Cost monitoring across models is easy enough to measure, same with latency. Quality is hard because it is dependent on the business and the metrics that matter to them. So really each company needs their own custom LLM router. For that we need DATA, the way we are going about collecting the high quality labeled data is via experiments. Experimentation will provide a consistent channel for data collection that can be continually used to effectively create new fine tuned models or route to the hundreds of available models depending on the real time need.

I just soft launched this new experimentation product last week at Llama Lounge in SF (here was the demo: https://getprops.ai/demo ) and am looking for some early design partners / customers who want to work directly with us to test the product.

I also want feedback from builders. Is this useful? What would make it more useful? I am happy to set up custom demos for any use case you throw my way.

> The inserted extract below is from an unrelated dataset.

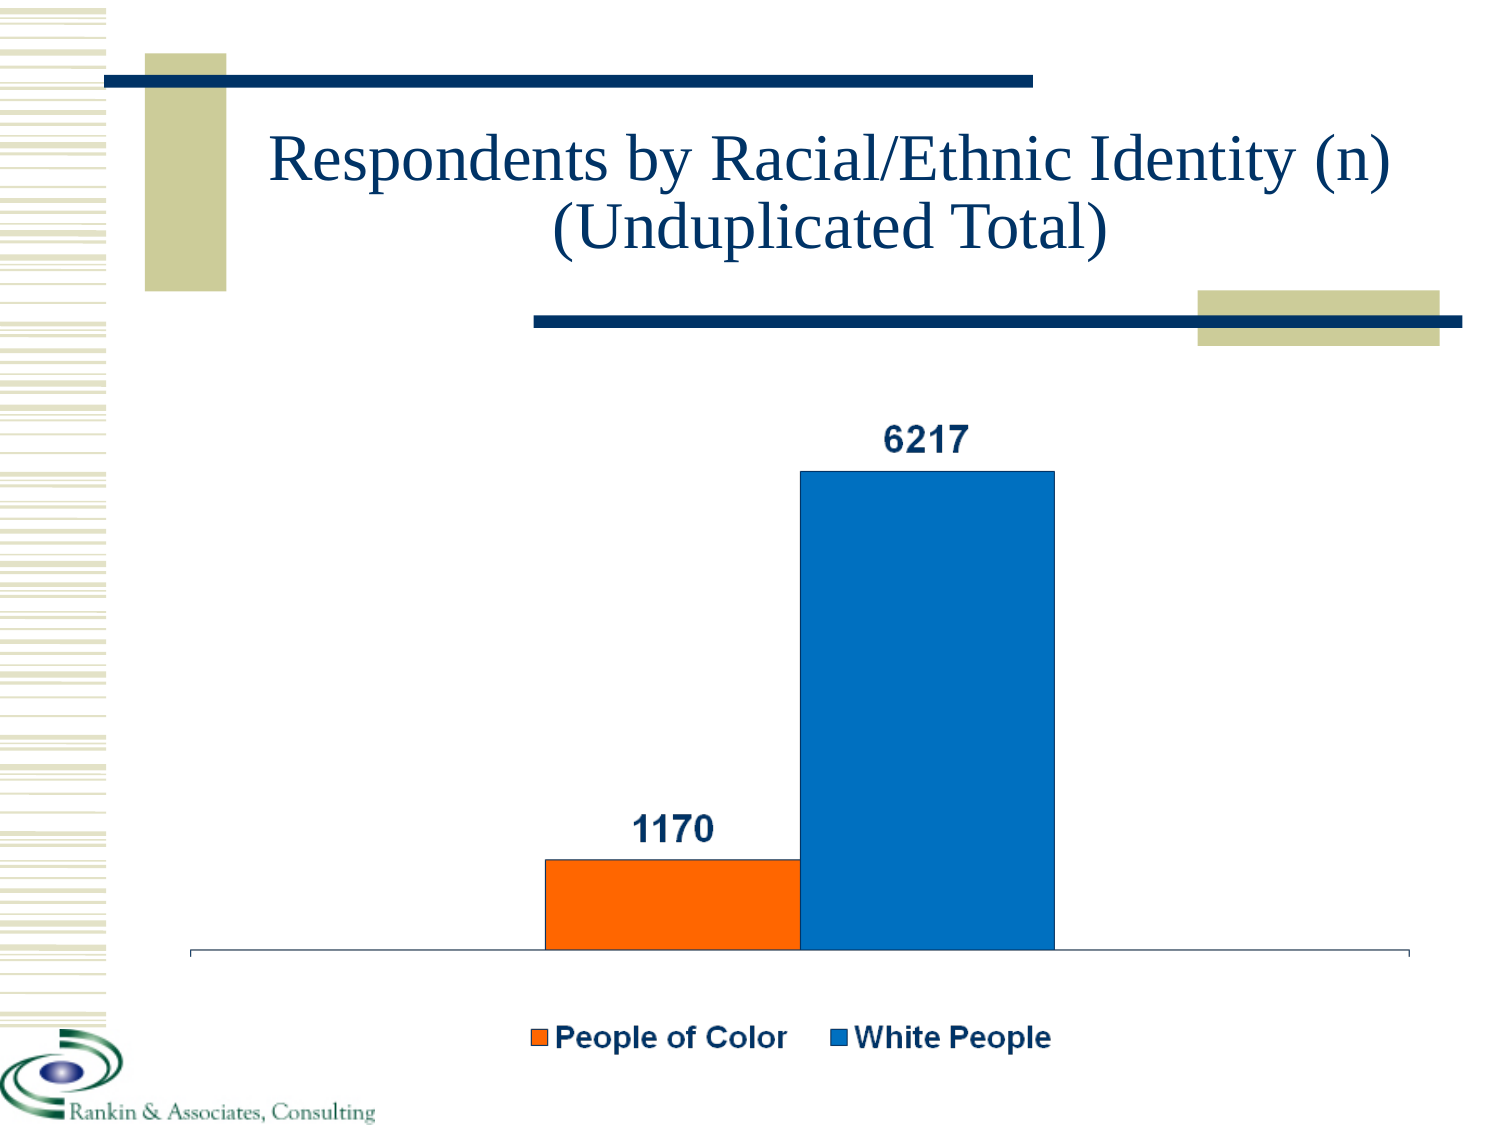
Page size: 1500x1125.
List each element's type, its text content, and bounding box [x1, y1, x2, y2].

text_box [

Website: https://getprops.ai Email: Peter@getprops.ai

Thank you!


  👤 jneagu Accepted Answer ✓
The challenge with A/B experiments is how you design them to have sufficient power and draw a meaningful conclusion out of them. So, you either need a big % difference between the test and the control, or you need a big number of samples. LLM apps usually don’t meet either of those two criteria. Have you ran into this with your users?

👤 noemit
To answer the headline - No.

I find that working and adjusting my prompts and context is way higher value than A/B testing LLMs.

After all, I will never expect 100% accuracy.

I feel like they are reaching commodity status and the result quality is so similar, that it just doesn't really matter what you use.